— Zu erledigende Aufgaben —
**A.** Schreiben Sie das Interview mit Boyle ab der Stelle, die „BOYLE: Bislang war“ enthält, bis einschließlich „langsam zu wenden.“ neu. Ersetzen Sie dabei „Autoren“ durch „Schriftsteller“.
**B.** Führen Sie das Interview mit Boyle über seinen Roman im Anschluss an dessen letzte Antwort weiter.

— Text zur Analyse —
---+---
In diesen Szenarien gibt es bei Ihnen keine eindeutigen Helden, Ihre Charaktere sind eher zwiespältig...
BOYLE: Bislang war ich nicht dazu imstande, über wirklich gute Menschen zu schreiben. Ich bewundere Autoren, die das können. Vor kurzem habe ich Kazuo Ishiguros "Was vom Tage übrig blieb" wieder gelesen, das sich um einen grundanständigen Protagonisten dreht. Vielleicht sollte ich das mal versuchen. Ich könnte so einen Menschen mit absolut reiner Seele nehmen – wie mich zum Beispiel (lacht). Aber ich mag eben nichts Autobiografisches.
Ihr Roman zeigt aber auch die menschliche Resilienz, denn die Protagonisten beginnen das Blatt langsam zu wenden.
BOYLE: Natürlich, man braucht aufbauende Momente. Ich sehe auch Hoffnungszeichen. In Kalifornien haben wir nach Jahren der Dürre wieder Regen. Bei mir hier in der Umgebung gibt es ein Schmetterlings-Schutzgebiet. Die Population ist in den früheren Jahren drastisch zurückgegangen, aber im letzten Jahr stieg sie wieder. Diese Tiere sind ganz schön zäh. Ja, in unserer Spezies eliminieren wir einander, aber es gibt gelegentlich einen Hoffnungsschimmer. Es ist nicht völlig schwarz.
---+---
— Auszug der Daten —

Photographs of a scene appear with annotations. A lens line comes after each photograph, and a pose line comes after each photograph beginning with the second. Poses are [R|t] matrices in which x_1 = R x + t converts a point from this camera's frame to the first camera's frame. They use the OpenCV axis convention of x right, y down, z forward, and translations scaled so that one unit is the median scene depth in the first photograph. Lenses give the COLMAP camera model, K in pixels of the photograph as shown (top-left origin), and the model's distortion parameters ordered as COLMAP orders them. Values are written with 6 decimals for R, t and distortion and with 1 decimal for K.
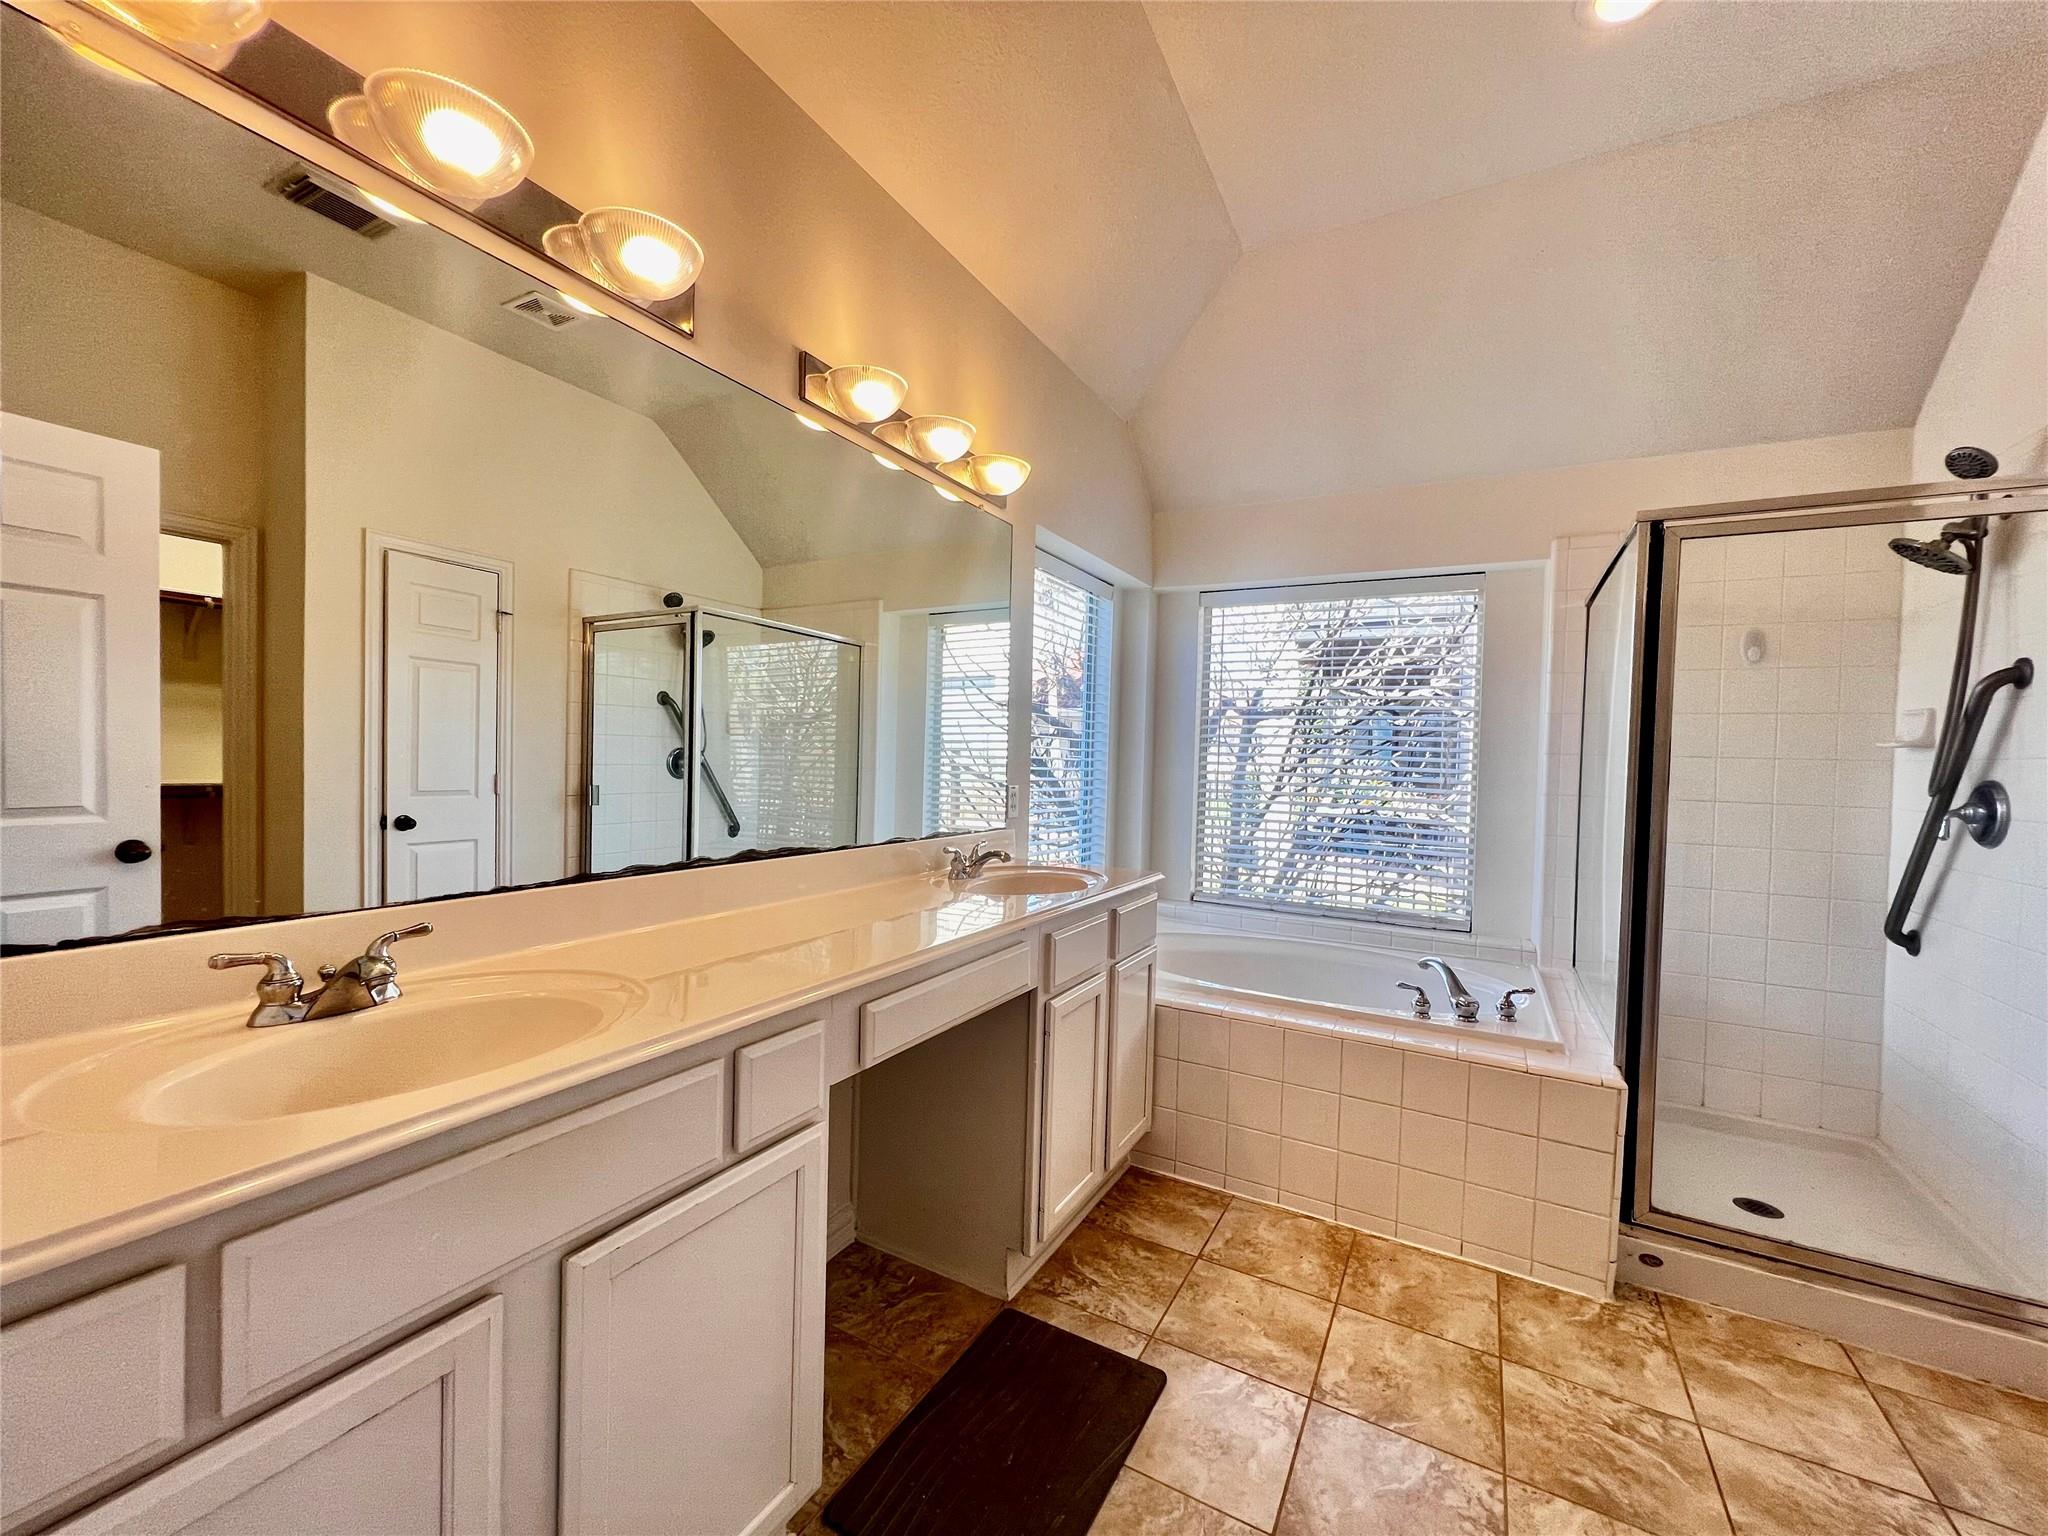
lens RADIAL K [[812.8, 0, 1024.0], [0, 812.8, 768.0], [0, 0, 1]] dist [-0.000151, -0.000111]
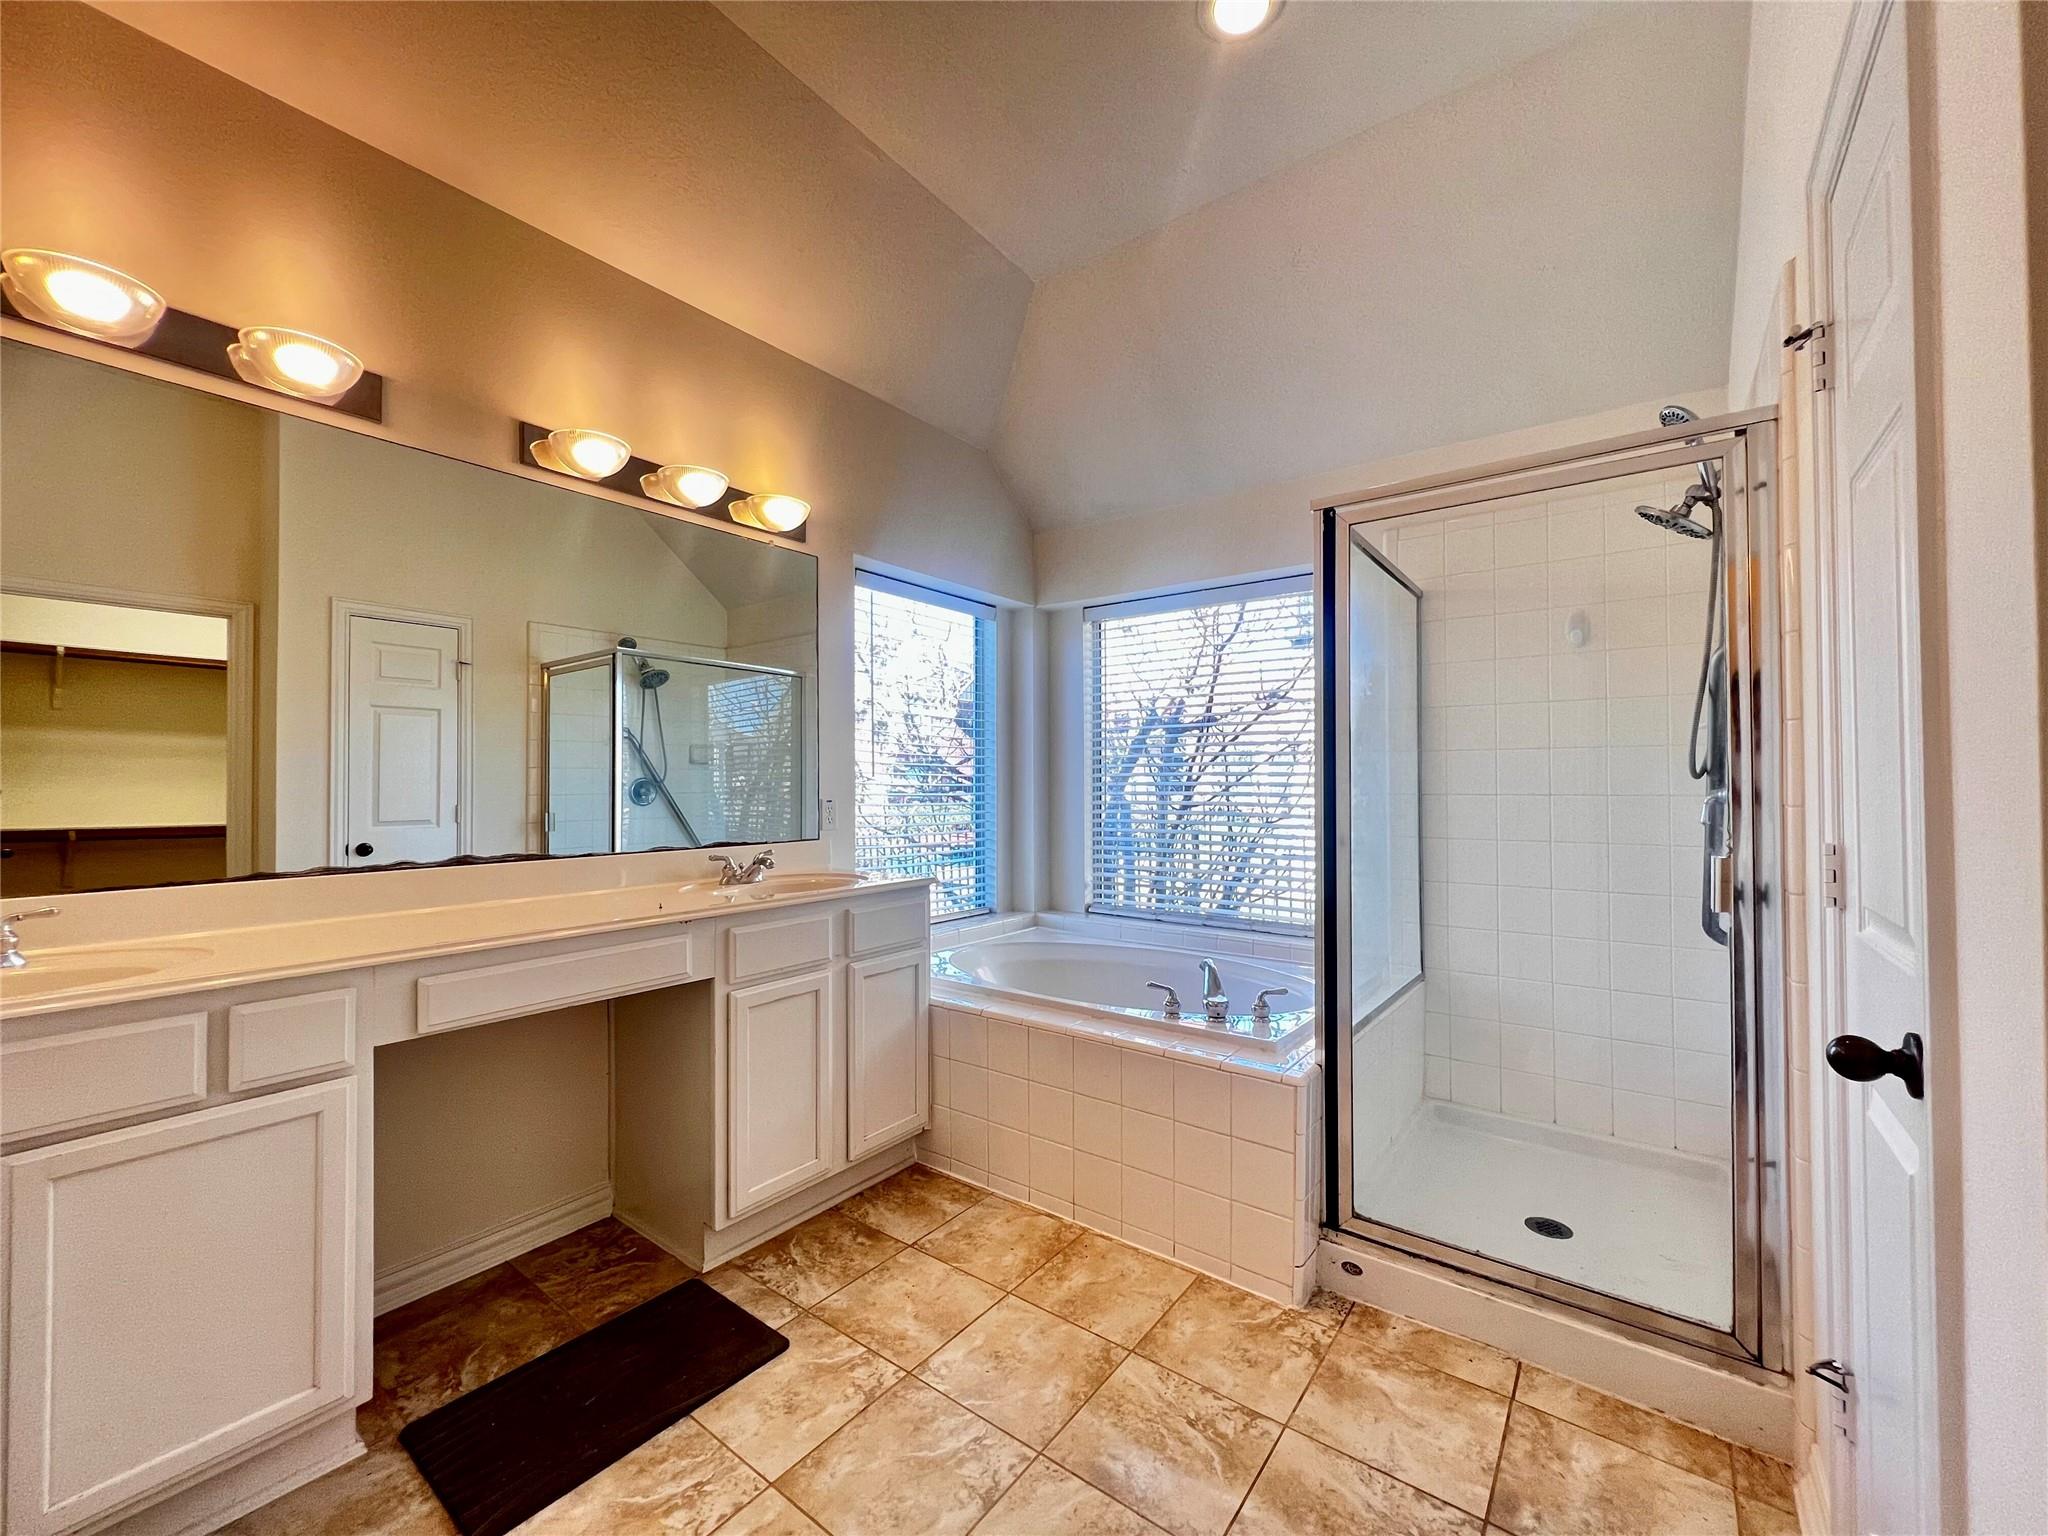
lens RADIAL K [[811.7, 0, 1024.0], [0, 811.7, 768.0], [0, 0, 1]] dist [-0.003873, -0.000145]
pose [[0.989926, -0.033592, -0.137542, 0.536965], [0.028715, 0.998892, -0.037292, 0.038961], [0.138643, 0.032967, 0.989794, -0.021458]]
---+---
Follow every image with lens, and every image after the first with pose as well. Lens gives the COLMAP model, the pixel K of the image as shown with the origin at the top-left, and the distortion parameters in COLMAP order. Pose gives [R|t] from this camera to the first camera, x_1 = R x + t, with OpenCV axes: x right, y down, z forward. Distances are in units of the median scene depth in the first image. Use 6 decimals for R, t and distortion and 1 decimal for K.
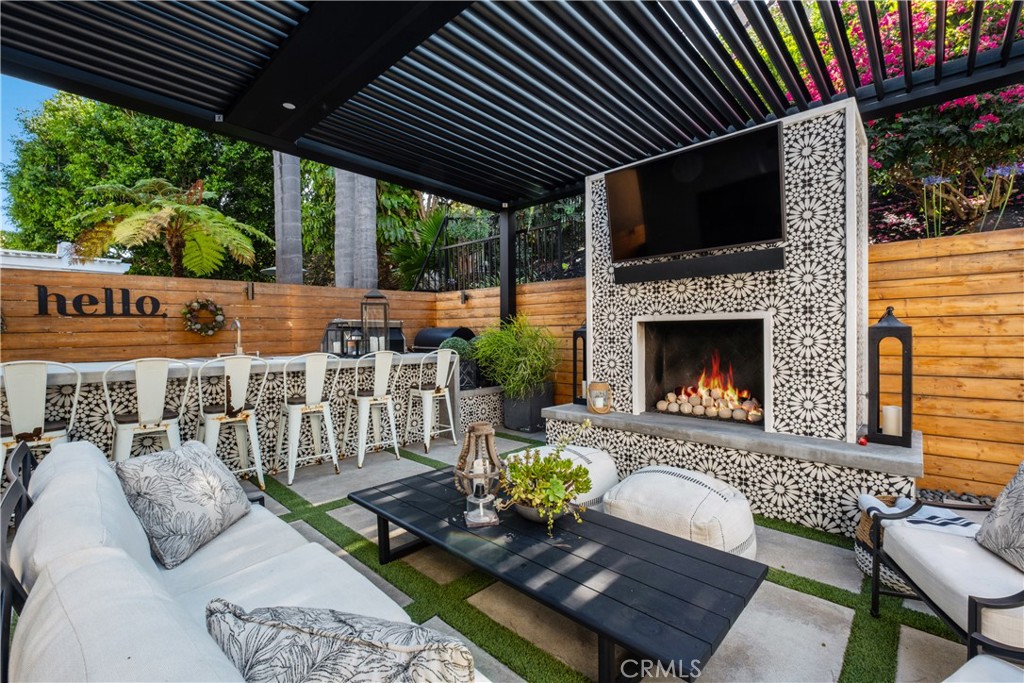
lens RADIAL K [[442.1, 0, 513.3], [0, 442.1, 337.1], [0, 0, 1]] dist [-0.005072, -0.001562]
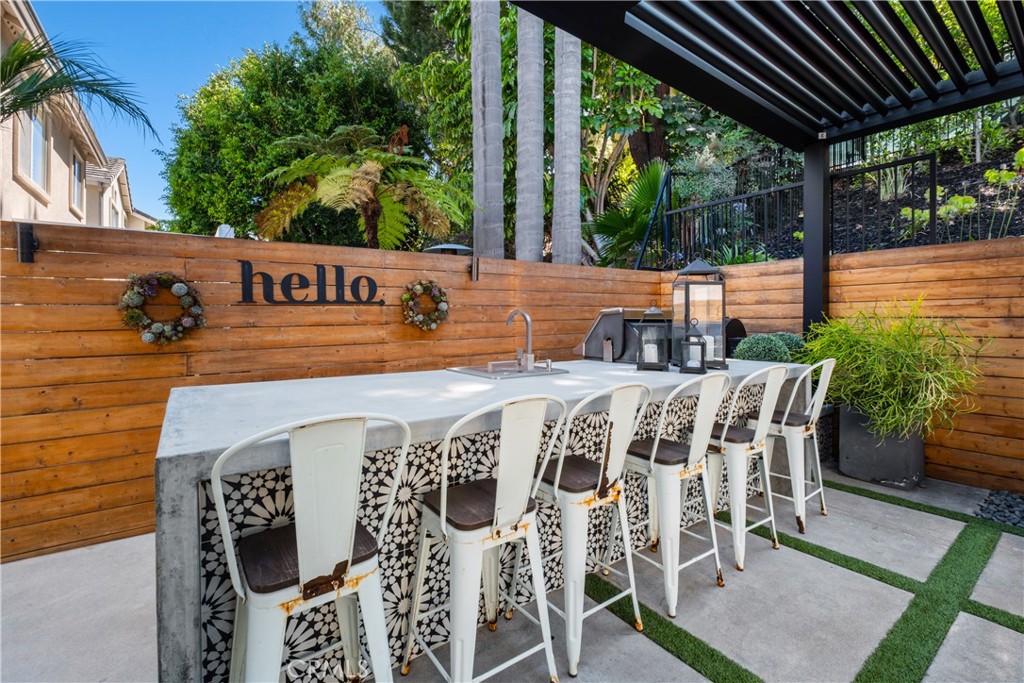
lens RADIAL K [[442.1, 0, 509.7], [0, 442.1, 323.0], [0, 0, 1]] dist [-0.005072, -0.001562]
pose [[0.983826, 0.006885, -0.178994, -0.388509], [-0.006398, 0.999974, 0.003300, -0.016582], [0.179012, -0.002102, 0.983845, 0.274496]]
---+---
— Ergebnisse je Aufgabe —
**A.**
BOYLE: Bislang war ich nicht dazu imstande, über wirklich gute Menschen zu schreiben. Ich bewundere Schriftsteller, die das können. Vor kurzem habe ich Kazuo Ishiguros "Was vom Tage übrig blieb" wieder gelesen, das sich um einen grundanständigen Protagonisten dreht. Vielleicht sollte ich das mal versuchen. Ich könnte so einen Menschen mit absolut reiner Seele nehmen – wie mich zum Beispiel (lacht). Aber ich mag eben nichts Autobiografisches.
Ihr Roman zeigt aber auch die menschliche Resilienz, denn die Protagonisten beginnen das Blatt langsam zu wenden.

**B.**
Wie durchhaltefähig sind Sie denn selbst?
BOYLE: Ich hatte in meinem Leben sehr viel Glück. Obwohl ich aus einer Arbeiterfamilie komme, konnte ich aufs College gehen und mich selbst verwirklichen. Als ich die künstlerische Laufbahn einschlug, fand ich ein Publikum, das mich all die Jahre getragen hat. Das ist die reinste Freude. Andererseits hat es enorm viel Fokus und Disziplin gebraucht, um im Lauf meines Lebens 31 Bücher zu schreiben. Das war nicht ganz so einfach.
Momentan scheinen Ihnen neue Belastungen zu drohen, denn Donald Trump will wieder Präsident werden.
BOYLE: Momentan denke ich noch, dass sich diese ganze Trump-Geschichte eher abschwächt. Und zwar nicht, weil die Republikaner ihr Gewissen entdeckt hätten. Der Punkt ist nur der, dass die sich nur für Gewinner interessieren, und er ist für mich ein Verlierer. Die größte Gefahr bestand bei den Wahlen von 2020. Wenn er gewonnen hätte, dann hätte er sich als Diktator etabliert und wir hätten keine Demokratie mehr. Derzeit bin ich noch optimistisch. Aus meiner Sicht haben wir den Sturm überstanden. Natürlich gibt es noch den rechten Flügel, der allen möglichen Unsinn ausbrütet, aber zumindest in der nahen Zukunft sehe ich keine Diktatur am Horizont.
Sie sind ja ein großer Naturliebhaber. Wären wir bessere Menschen, wenn wir mehr Zeit in der Natur verbringen würden?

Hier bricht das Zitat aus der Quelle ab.